# [原文]

********************

エンバカデロ、2011年夏にもアプリケーションストリーミング市場に参入へ
ToolCloudの後継「AppWave」で、他社アプリにも管理・配信の仕組みを提供
AppWaveでは、アプリケーションストリーミングの仕組みによって、アプリケーションの配布・管理が可能になる |
エンバカデロテクノロジーズ(エンバカデロ)は25日、開発ツールを集中管理したり配信したりする同社の「ToolCloud」プラットフォームの拡張構想を明らかにした。ToolCloudの次期版にあたる「AppWave」では、サードパーティアプリケーションなど、エンバカデロ製品以外のアプリケーション配信についても、ToolCloudの仕組みを活用できるようになるという。
2010年より提供されているToolCloudは、エンバカデロ製品のライセンス管理機能を提供するほか、アプリケーションストリーミング技術を用いた「InstantOn」機能によって、エンバカデロのアプリケーションをオンデマンドでユーザーに配信している。
このInstantOnによってアプリケーションの配信を受けた場合、アプリケーションはあたかもクライアントPCにインストールされたかのように、クライアントPCのCPUやメモリといったリソースを利用して動作する。しかし仮想化技術を利用することで、OSのレジストリに情報を書き込んだり、システム領域にDLL/INIファイルを加えたりする作業は発生せずにすむため、既存の環境に影響を与えないほか、複数のバージョンのMicrosoft Officeを共存させるといった、通常のデスクトップ環境ではサポートされない利用を行うこともできるのだという。
また、ストリーミング技術により、すべての実行モジュールがクライアント環境に配信される前からアプリケーションを起動でき、また一度ストリーミングされたアプリケーションはクライアント側にキャッシュされることから、何度も同じモジュールをダウンロードする必要もない。
AppWaveの配信ポータルとなる「AppWaveブラウザ」の画面イメージ | AppWaveブラウザからアプリケーションを検索して実行すると、AppWaveサーバーから配信され、起動できるだけのモジュールがダウンロードされた際にアプリケーションが立ち上がってくる |
日本法人代表の藤井等氏 |
ただし、このような機能を持つアプリケーションストリーミング自体は、すでに日本マイクロソフトやシマンテック、シトリックスなど多くのベンダーから提供されているので、それ自体が目新しいわけではない。

********************

# [提供データ]
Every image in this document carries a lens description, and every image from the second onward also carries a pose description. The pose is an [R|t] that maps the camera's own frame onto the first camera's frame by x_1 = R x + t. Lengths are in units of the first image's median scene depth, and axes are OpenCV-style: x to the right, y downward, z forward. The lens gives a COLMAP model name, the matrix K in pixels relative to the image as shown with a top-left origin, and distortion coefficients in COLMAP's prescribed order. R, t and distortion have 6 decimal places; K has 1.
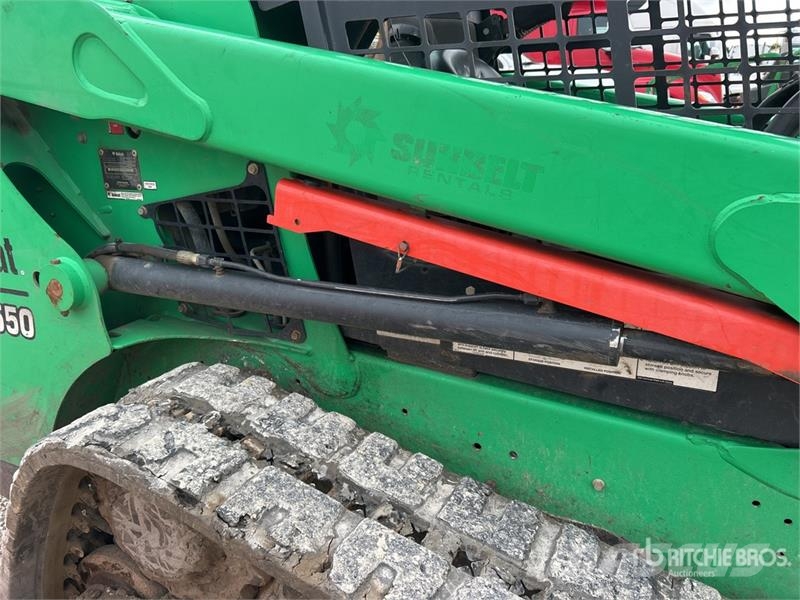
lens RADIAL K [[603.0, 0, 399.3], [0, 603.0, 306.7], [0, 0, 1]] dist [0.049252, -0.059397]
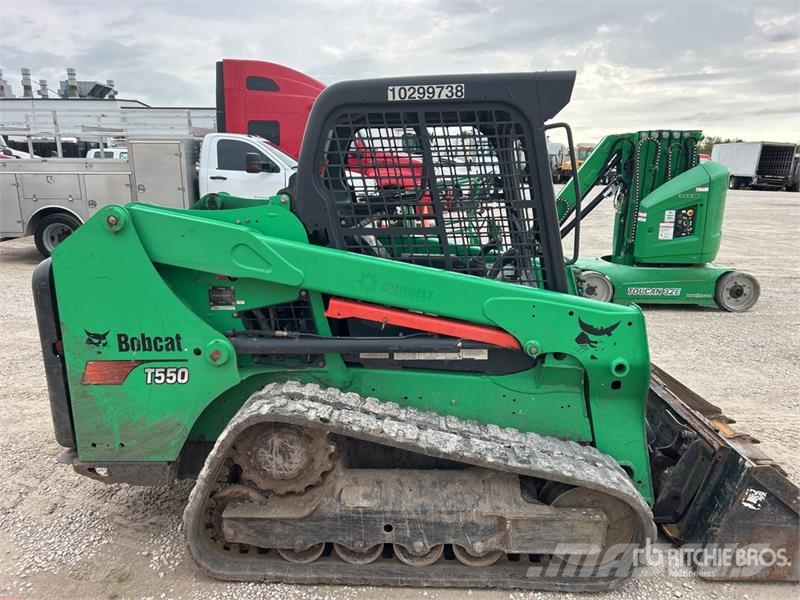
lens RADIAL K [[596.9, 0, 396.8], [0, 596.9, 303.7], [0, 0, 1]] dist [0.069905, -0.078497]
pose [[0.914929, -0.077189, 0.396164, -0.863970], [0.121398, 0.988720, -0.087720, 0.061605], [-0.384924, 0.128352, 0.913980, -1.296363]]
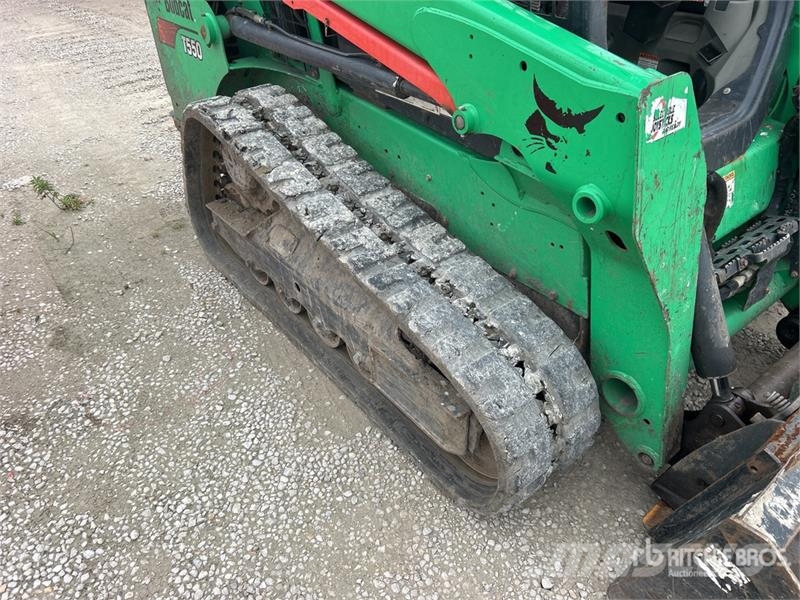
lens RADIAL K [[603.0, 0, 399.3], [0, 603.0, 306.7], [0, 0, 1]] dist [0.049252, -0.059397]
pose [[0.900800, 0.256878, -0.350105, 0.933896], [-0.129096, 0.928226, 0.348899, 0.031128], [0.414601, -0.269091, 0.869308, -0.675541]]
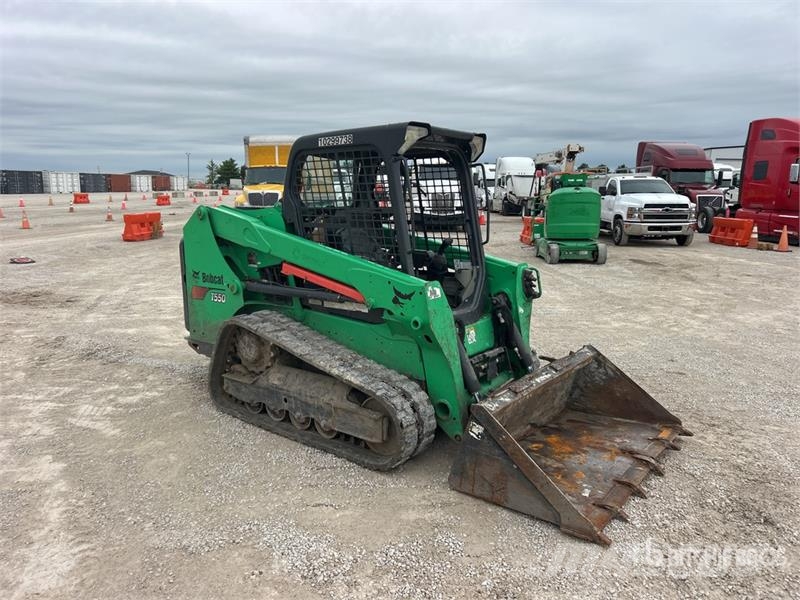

********************

# [課題]
原文でアプリケーションストリーミングをすでに提供しているとされるベンダーを、名前の挙がっているものすべて列挙してください。

# [解答]
日本マイクロソフト、シマンテック、シトリックス